林敬道“郡王,有一人可用,白嵩白将军,他在前朝时,曾在泉州府一带带过兵,对水上用兵十分熟稔,且他亦善于躲藏之事,不若亦不会在瓜州山中藏了那么久。”
白嵩是谁,帐中人莫有不知的,裴原光憋不住话,道“这白嵩可是张瑞手底下的人,如今虽然投降了,但若真派他去,万一他带人反水了,可就不妙了。”
林敬看向他道“裴郎将,疑人不用,用人不疑,他既然已经投诚,若不给他一个机会,又如何让他证明自己的忠心呢?”
赵观闻言道“奉之所言极是,只是除了白将军,我心中亦有一位人选,此人便是西齐的前将军石凯。”
他顿了顿又道“西齐皇帝前几日送来信,信中言愿意让西齐出兵协助瓜州,只是这主帅,必须是石将军,我已经同意此事。
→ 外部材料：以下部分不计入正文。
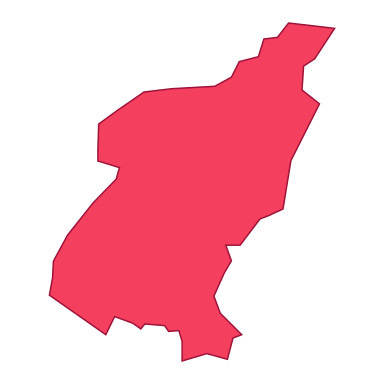 SVG path tracing the border of Quezon City
{"feature_id": "PHL-5549", "entity_name": "Quezon City", "entity_type": "Highly Urbanized City", "adm_level": 1, "iso_a3": "PHL", "parent_name": "Philippines", "parent_adm1": "", "projection": "orthographic", "projection_center": [121.079, 14.672], "detail": "fine", "context": "isolated", "style": "filled", "palette": "rose", "viewbox_px": 384, "rotation_deg": 0, "n_neighbors": 0, "source": "natural_earth", "source_scale": "10m", "svg_char_len": 710}
<svg xmlns="http://www.w3.org/2000/svg" viewBox="0 0 384 384"><path d="M288.6,23.0L334.6,28.4L314.7,58.8L303.6,66.1L302.0,90.0L319.5,103.9L290.9,160.6L283.0,209.0L268.7,215.6L260.0,218.9L240.1,245.2L225.8,245.2L231.4,260.8L224.2,273.1L213.9,296.1L220.3,313.3L241.7,334.7L233.0,338.0L227.4,359.3L206.7,353.6L182.1,361.0L182.1,341.3L178.9,330.6L168.6,331.4L164.6,325.6L144.8,324.0L140.8,328.9L132.8,323.2L114.6,316.6L105.8,334.7L49.4,295.2L52.6,277.6L53.4,261.2L67.7,234.9L93.1,202.9L116.2,179.1L119.4,167.6L97.9,161.0L97.9,149.5L98.7,124.0L117.8,110.1L144.0,92.0L171.8,88.7L214.7,86.3L231.4,77.2L239.3,61.6L258.4,56.7L263.9,39.0L277.4,37.4L288.6,23.0Z" fill="#f43f5e" stroke="#9f1239" stroke-width="1.5"/></svg>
”
陆开的忌惮,赵观十分清楚,他既怕自己赢,又怕自己输,此行不过是替石凯送战功,一则是石凯此人纯善,即便是他日西齐已经完全归降,若是涉及西齐旧主的安危,他亦不会不管,二则是石凯与江娘子交情匪浅,绑住石凯,便相当于绑住了江娘子,与他安危只会有利。
他如此算计,不过求一个平安,赵观实在不忍拒绝,且此事对他亦有利,石凯曾是西齐将帅,由他带着西齐部众,总比旁人来的更安心一些,白嵩那侧,自己并非全然放心,他与石将军,算得上互相监督。
他此言一出,帐中人神色各异,裴原光瓮声道“郡王,这白嵩曾是张瑞手下,与那西齐人见了,万一打起来,岂不误事?”
林敬接话道“此事裴郎将多虑了,这石凯原是西齐前太子陆文麾下之人,陆文死后,他亦退之,与白将军之间并无龌龊,且他并非不知轻重之人,断不会与白嵩起冲突。”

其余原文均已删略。